Какой прекрасной иллюстрацией является это высказывание к методам ученых мужей! С того момента, как только они выходят за пределы установленных фактов, их суждения, кажется, становятся совершенно извращенными. Их выводы из своих собственных исследований очень часто значительно ниже по достоинству, чем выводы других людей, получивших факты из вторых рук.
Научная литература постоянно снабжает нас примерами истинности сказанного; и когда мы рассматриваем рассуждения материалистических исследователей психологических феноменов, это правило поразительно проявляется. Те, кто слепы духом, не в состоянии отличить психологические причины от материальных следствий так же, как страдающие дальтонизмом не могут отличить красное от черного.
Элам, ничуть не будучи спиритуалистом, а, наоборот, являясь его врагом, выражает мнение честных ученых в следующих словах:
«Каким образом сознание и материя могут действовать и реагировать друг на друга – остается необъяснимым; эта тайна признана неразрешимой и, вероятно, такой и останется навсегда».
Большим авторитетом в Англии по вопросам порока развития пользуется [работа] «Наука и практика медицины» У. Аткина, доктора медицины из Эдинбурга и профессора патологии Военно-медицинского училища, американское издание которой осуществил профессор Мередит Клаймер, доктор медицины Пенсильванского университета, которое пользуется в Соединенных Штатах равным успехом. На 233-й странице I тома мы находим подробное рассмотрение данного предмета. Автор говорит:
«Суеверия, нелепые понятия и странные причины, приписываемые случаям такого уродства, теперь быстро исчезают при свете ясных толкований тех знаменитых анатомов, которые задались целью исследовать рост и развитие человеческой яйцеклетки. Достаточно здесь назвать имена Дж. Мюллера, Ратке, Бишофа, Сент-Илера, Бурдаха, Аллена Томпсона, Г. и У. Вролика, Вольфа, Меккела, Симпсона Рокитанского и фон Аммона в качестве достаточного свидетельства, что научная истина со временем рассеет туман невежества и суеверия».
Судя по уверенному тону выдающегося автора, можно подумать, что мы уже обладаем средствами, чтобы легко разрешить запутанную проблему, или, по крайней мере, имеем какую-то путеводную нить, с помощью которой можно будет выйти из затруднения. Но в 1872 году, после использования всех трудов и изобретательности вышеперечисленных блестящих патологов, мы находим, что он делает то же самое признание в незнании, какое выразил Магенди в 1838 году.
«Тем не менее, – говорит он, – большая тайна все еще окружает происхождение уродств; можно считать, что происхождение их сводится к двум моментам, а именно: 1. Уродство может возникнуть в результате повреждения самого зародыша; 2. Оно может возникнуть в результате деформации, произведенной внешними причинами в период развития утробного плода. Что касается первого момента, то полагают, что зародыш вначале может быть изуродован или неполноценен вследствие какого-то влияния, исходящего из мужского или женского начала, как это бывает при повторных рождениях одного и того же порока развития от тех же родителей, где недостаток одной из сторон передается новорожденному как наследие».
Не имея какой-либо собственной философии, чтобы объяснить рождение уродов, патологи, верные своим профессиональным инстинктам, прибегают к отрицанию.
● ● ●
*Вопросы по тексту*
- 1) Ответьте на вопросы по тексту упражнения:
(а) Кто автор работы «Наука и практика медицины»?
(б) Кто осуществил американское издание этой работы?
(в) В каком году Магенди выразил признание в незнании?
- 2) Определите, соответствуют ли утверждения тексту упражнения. Каждый ответ подтвердите точной цитатой.
(а) Элам был спиритуалистом.
(б) Подробное рассмотрение предмета находится на 233-й странице I тома.
(в) Аткин сводит происхождение уродств к трём моментам.
- 3) Объясните, опираясь на текст упражнения, почему патологи прибегают к отрицанию.
Приведённые далее строки для этой работы не нужны.

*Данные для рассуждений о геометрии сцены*
● ● ●
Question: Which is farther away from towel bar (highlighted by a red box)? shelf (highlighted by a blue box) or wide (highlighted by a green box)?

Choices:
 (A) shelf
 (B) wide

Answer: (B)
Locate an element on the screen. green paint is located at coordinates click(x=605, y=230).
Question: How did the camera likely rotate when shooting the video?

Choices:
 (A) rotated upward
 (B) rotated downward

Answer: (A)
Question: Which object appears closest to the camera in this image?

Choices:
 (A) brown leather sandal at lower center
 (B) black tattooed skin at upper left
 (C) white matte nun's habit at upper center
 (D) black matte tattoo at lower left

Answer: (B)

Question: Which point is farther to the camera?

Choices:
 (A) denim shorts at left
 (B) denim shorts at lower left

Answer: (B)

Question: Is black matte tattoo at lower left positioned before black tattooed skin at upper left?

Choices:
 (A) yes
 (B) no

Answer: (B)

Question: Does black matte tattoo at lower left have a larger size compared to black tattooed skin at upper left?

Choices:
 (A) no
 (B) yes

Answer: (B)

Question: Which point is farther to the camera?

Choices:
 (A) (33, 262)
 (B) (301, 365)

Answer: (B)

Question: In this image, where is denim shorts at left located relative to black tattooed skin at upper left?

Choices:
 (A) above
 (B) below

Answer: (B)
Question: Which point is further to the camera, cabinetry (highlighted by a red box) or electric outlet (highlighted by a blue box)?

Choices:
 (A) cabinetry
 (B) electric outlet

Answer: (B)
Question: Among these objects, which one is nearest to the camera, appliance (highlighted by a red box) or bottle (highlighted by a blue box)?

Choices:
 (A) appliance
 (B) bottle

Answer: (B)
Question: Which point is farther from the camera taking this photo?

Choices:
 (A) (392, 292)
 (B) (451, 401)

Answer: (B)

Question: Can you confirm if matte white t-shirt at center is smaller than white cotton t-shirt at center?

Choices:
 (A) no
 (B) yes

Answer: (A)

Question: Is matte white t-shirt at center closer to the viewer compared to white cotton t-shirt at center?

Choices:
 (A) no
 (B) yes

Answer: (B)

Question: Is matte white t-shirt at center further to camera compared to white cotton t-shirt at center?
● ● ●
*Ответы к заданиям*
- 1)
(а) У. Аткин, доктор медицины из Эдинбурга и профессор патологии Военно-медицинского училища.
(б) Профессор Мередит Клаймер, доктор медицины Пенсильванского университета.
(в) В 1838 году.

- 2)
(а) Нет: «ничуть не будучи спиритуалистом, а, наоборот, являясь его врагом».
(б) Да: «На 233-й странице I тома мы находим подробное рассмотрение данного предмета».
(в) Нет: «можно считать, что происхождение их сводится к двум моментам».

- 3) У патологов нет какой-либо собственной философии, которая объяснила бы рождение уродов. Поэтому они, верные своим профессиональным инстинктам, прибегают к отрицанию.